**EJERCICIO A**
Responde según el relato:
(i) ¿Cuántas noches borracho se mencionan al principio?
(ii) ¿Con quién se compara a Jack en la discusión?
(iii) ¿Qué máxima habían olvidado los dos?
**EJERCICIO B**
Repite tal cual un fragmento del relato: empieza en las palabras "De repente, todo" y termina después de "de nuestras máscaras.".
**EJERCICIO C**
Sigue escribiendo el relato a partir de su última frase.

=== TEXTO DEL DOCUMENTO ===

Un silencio. Dos heridos. Tres gritos. Cuatro bramidos desesperados y cinco lágrimas con reproche. Discutimos los seis llantos que nos habían acompañado en nuestras pesadillas. Siete días sabiendo de ti, ocho noches borracho y unas nueve o diez de insomnio. La undécima vez que hago uso de consciencia en doce meses.
Entonces, pierdo la cuenta.

De repente, todo termina. Las calles estaban muertas y sucias, las botellas se vaciaban con rapidez, los bares eran tristes, la guitarra gastada y llena de malos recuerdos, las canciones desoladoras y las historias terminaban con las hojas arrancadas.
Meses después, volví a verte. Viniste con ganas de discutir si Jack era mejor que Charles, o si Ernest era más machista que John. No quedaba inocencia, estábamos donde estábamos, con la veintena saludándonos al despertar. 
Yo era todo problemas arropados con la más reconfortante indiferencia, y tú ya te obligabas a ti misma a ser más despreocupada y una mujer de palabras lapidarias.
Pensamos igual. Pensamos en la curiosidad que mata al gato. ¿Y si no lo mata? Pensamos en conocer a los desconocidos que éramos, esperanzados por encontrar una pequeña cara pálida y redonda, y un rostro imberbe e inocente debajo de nuestras máscaras.

Decepción.

Qué difícil es enfrentarse a la realidad, pues yo me había olvidado de cómo besar con cariño, y tú te habías olvidado de dar pasos pequeños. Y los dos habíamos olvidado la máxima del Tempus fugit. Aunque es mejor así. Sé que te quiero y que siempre te querré con aquellos patéticamente enérgicos años tan jóvenes. Y sé que tú también. Pero eso ya nos queda lejos. Muy lejos, aunque la nostalgia nos haya dicho lo contrario en tantas ocasiones.

Finalmente, la curiosidad mató al gato. Ahora, simplemente, no nos conocemos.

Manuel Riaño

21 de enero de 2015

Pensamientos airados

Me replantearía mi existencia por vigésima-primera noche consecutiva, pero ya me tengo muy visto y me aburro. No soy una persona interesante. Qué voy a decir, soy bastante sencillo.

=== REGISTROS PROPORCIONADOS ===

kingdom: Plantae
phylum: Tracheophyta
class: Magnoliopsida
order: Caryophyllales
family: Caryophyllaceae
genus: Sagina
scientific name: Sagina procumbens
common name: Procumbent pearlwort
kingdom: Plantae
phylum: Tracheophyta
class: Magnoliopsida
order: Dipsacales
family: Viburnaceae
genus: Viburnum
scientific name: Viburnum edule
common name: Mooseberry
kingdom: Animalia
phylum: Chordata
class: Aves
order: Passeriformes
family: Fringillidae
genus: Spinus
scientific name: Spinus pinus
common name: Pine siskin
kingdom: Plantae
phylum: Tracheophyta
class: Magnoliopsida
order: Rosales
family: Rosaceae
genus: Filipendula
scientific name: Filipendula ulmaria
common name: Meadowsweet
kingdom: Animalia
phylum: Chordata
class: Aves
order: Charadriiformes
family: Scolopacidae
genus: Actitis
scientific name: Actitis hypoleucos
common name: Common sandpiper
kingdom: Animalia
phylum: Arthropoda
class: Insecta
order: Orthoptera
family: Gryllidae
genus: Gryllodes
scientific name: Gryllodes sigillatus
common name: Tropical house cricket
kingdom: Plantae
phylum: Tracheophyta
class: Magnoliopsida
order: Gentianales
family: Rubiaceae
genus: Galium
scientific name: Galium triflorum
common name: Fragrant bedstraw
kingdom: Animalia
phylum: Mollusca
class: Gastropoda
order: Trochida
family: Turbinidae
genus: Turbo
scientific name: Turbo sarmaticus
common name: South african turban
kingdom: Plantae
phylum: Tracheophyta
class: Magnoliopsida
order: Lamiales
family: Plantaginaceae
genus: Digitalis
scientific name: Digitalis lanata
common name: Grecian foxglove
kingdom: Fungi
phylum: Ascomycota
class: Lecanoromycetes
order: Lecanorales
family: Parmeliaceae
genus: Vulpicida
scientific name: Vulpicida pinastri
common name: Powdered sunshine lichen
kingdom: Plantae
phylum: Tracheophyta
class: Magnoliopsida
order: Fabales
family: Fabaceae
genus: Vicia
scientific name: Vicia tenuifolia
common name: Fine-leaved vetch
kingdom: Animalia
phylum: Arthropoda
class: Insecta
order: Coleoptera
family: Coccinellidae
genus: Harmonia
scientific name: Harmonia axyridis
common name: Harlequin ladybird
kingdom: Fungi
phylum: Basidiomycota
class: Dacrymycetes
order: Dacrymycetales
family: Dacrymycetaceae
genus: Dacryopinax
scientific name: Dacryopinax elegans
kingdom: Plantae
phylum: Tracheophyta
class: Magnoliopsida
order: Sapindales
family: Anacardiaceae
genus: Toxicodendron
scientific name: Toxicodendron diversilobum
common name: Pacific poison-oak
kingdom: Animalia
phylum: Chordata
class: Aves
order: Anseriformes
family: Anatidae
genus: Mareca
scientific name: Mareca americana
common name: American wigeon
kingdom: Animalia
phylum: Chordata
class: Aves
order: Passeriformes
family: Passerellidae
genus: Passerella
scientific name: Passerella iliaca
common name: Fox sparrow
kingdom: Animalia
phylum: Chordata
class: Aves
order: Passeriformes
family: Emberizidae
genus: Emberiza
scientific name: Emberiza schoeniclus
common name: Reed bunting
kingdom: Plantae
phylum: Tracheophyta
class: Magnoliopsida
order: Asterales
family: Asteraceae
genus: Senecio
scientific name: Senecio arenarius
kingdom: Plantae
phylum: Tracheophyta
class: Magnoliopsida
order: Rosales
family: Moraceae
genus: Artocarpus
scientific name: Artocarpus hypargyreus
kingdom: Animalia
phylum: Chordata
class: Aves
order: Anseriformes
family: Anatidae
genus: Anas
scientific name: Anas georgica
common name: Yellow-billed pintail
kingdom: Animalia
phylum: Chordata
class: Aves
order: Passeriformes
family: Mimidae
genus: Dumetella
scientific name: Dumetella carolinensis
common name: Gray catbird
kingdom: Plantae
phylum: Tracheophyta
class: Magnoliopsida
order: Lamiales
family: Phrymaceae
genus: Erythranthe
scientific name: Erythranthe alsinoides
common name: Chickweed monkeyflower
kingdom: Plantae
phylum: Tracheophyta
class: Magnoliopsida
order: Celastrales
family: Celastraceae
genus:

===

**RESPUESTA A**
(i) Ocho.
(ii) Con Charles.
(iii) Tempus fugit.

**RESPUESTA B**
De repente, todo termina. Las calles estaban muertas y sucias, las botellas se vaciaban con rapidez, los bares eran tristes, la guitarra gastada y llena de malos recuerdos, las canciones desoladoras y las historias terminaban con las hojas arrancadas.
Meses después, volví a verte. Viniste con ganas de discutir si Jack era mejor que Charles, o si Ernest era más machista que John. No quedaba inocencia, estábamos donde estábamos, con la veintena saludándonos al despertar. 
Yo era todo problemas arropados con la más reconfortante indiferencia, y tú ya te obligabas a ti misma a ser más despreocupada y una mujer de palabras lapidarias.
Pensamos igual. Pensamos en la curiosidad que mata al gato. ¿Y si no lo mata? Pensamos en conocer a los desconocidos que éramos, esperanzados por encontrar una pequeña cara pálida y redonda, y un rostro imberbe e inocente debajo de nuestras máscaras.

**RESPUESTA C**
El caso es que, tras numerosas jornadas de condenada estupidez romanticista interrumpiéndome el sueño, he alcanzado mi límite. Mi mente no es apta para cuerdos, pero tú sobrepasas la línea de estabilidad no-mental. Me abrumas, o me abrumo yo solo, y desisto en decantarme por lo que es peor. Pienso con certeza que habrá otras caras, que habrá otras gracias, que habrá otras dudas existenciales de madrugada... y cómo no, que habrá otras tantas cosas en las que ni me molesto en incluirme. Ni siquiera me veo capaz de plasmar mi amargura en tu felicidad, porque sería como apuñalar a esa sonrisa tan única y agradable que tiene La Gioconda. Cada letra que escribo es un paso más al egoísmo personal. Podría, tal vez, refugiarme una vez más en ese vidrio a rebosar de las penas aplazadas, pero estoy seguro de que no debería quebrar mi cuerpo más de lo que está mi ánima. La represión de las imágenes e ideas que sobrevuelan mi cabeza hacen que esta escritura automática que lees sea algo más premeditado de lo que a ambos nos gustaría, que tal vez no me esté ensartando a espadazos propinados al azar, sino que esté apuñalando directamente ciertos órganos cuya utilidad, con angustia y lamento, he decidido limitar a ser las sobras de las que se alimentan los perros más callejeros y sanguinarios.


Por mi cabeza entran y salen los pensamientos más airados que haya podido imaginar. La ira estalla en forma de cara de póquer mal preparada contra el espejo cada mañana, y este empieza a quebrarse por la decepción y acidez que intenta disimular una mueca en forma de sonrisa cada día.
Me maravilla la osadía de otros tantos que alcanzan la indiferencia mientras apuran una última calada de un ciagrro que puede significar el fin de sus emociones. Creo ser un arraigado tanto a la alegría como a la tristeza, confiando en su plenitud en que la experiencia me dará la mejor de las lecciones. Crédulo e ingenuo por mi parte.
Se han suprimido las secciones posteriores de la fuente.